You probably know that you need to provide support for your tomato plants, so you drive to the hardware store and buy tomato cages.
I’m here to tell you that’s NOT the best way!
Over the years, I learned a few lessons after many failures.
Why Avoid Cheap Tomato Cages
If you’re planting tomatoes in a pot, you may be able to get away with a cage. You can see above I made a makeshift cage with some leftover bamboo stakes.
However, if you are planting them directly in the ground in a spot that gets full sun, they will easily outgrow even the largest store-bought cage.
In my first year, I used a cage for one plant (on the right) and zero support for another (on the left), and here is the result.

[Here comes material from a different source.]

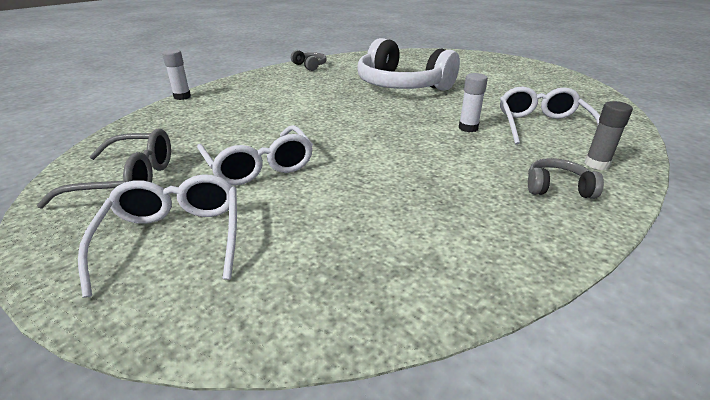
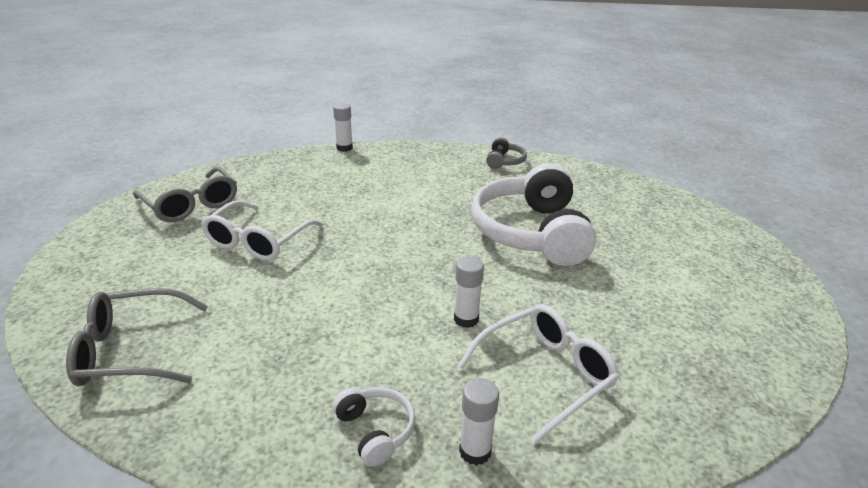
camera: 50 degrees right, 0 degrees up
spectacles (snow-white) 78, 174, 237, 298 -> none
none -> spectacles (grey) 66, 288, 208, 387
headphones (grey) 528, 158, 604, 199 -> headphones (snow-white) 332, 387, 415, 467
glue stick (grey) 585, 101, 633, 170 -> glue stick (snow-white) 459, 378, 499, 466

It was a complete mess that took over my raised beds!
Using Large Wood Stakes
The next year I went with single wooden stakes to grow my tomatoes more vertically.
It’s important to note there are two types of tomato plants:
For determinate varieties, the tomato harvest comes all at once, and you want to allow the plant to bush out as much as possible, otherwise you won’t get the same yield.
For indeterminate varieties, the plant will continue to grow and produce all season long until it dies out. One method of growing indeterminate tomatoes is to train them on a single stem and trimming away all of the side-shoots.
That’s kind of what I was going for by using a wooden stake and tying up the stem as it grew.
While this worked fairly well, a big mistake was using pine which is a softer wood. By the end of the year, it was basically rotted and snapped off easily, which would have been a huge hassle if it happened during peak season.
Cedar is the best option since it’s more rot-resistant than other woods.
Heavy-Duty DIY Tomato Cages
After two years and not being completely satisfied by my tomato stakes, I did a little more research for creative solutions.
The next trial was to make my own using equipment from the masonry section in Home Depot or Lowes.
There you’ll find concrete reinforcing mesh, or a remesh sheet, which are 3.5 ft. wide x 7 ft. tall. I bought several of these, shaped them into circles for a heavy-duty DIY tomato cage!
What’s the Best Way to Support Tomatoes?
I’m still open minded and want to experiment in future years because the remesh cages haven’t been perfect.
I’ve seen other gardeners who use a string trellis system with a wooden frame, which looks like another cool way to grow tomatoes on a single-stem vertically. There are tomato clips that make it easier to attach your stems to the staking system.
Nowadays you can purchase high quality tomato cages online if you prefer that to building something yourself.
Click the images below for a few popular options on Amazon.
What to Do with Old Tomato Cages?
The good news is that if you have a handful of those cheap tomato cages, you don’t have to throw them out.
They are much better sized for pepper plants, so put them to use!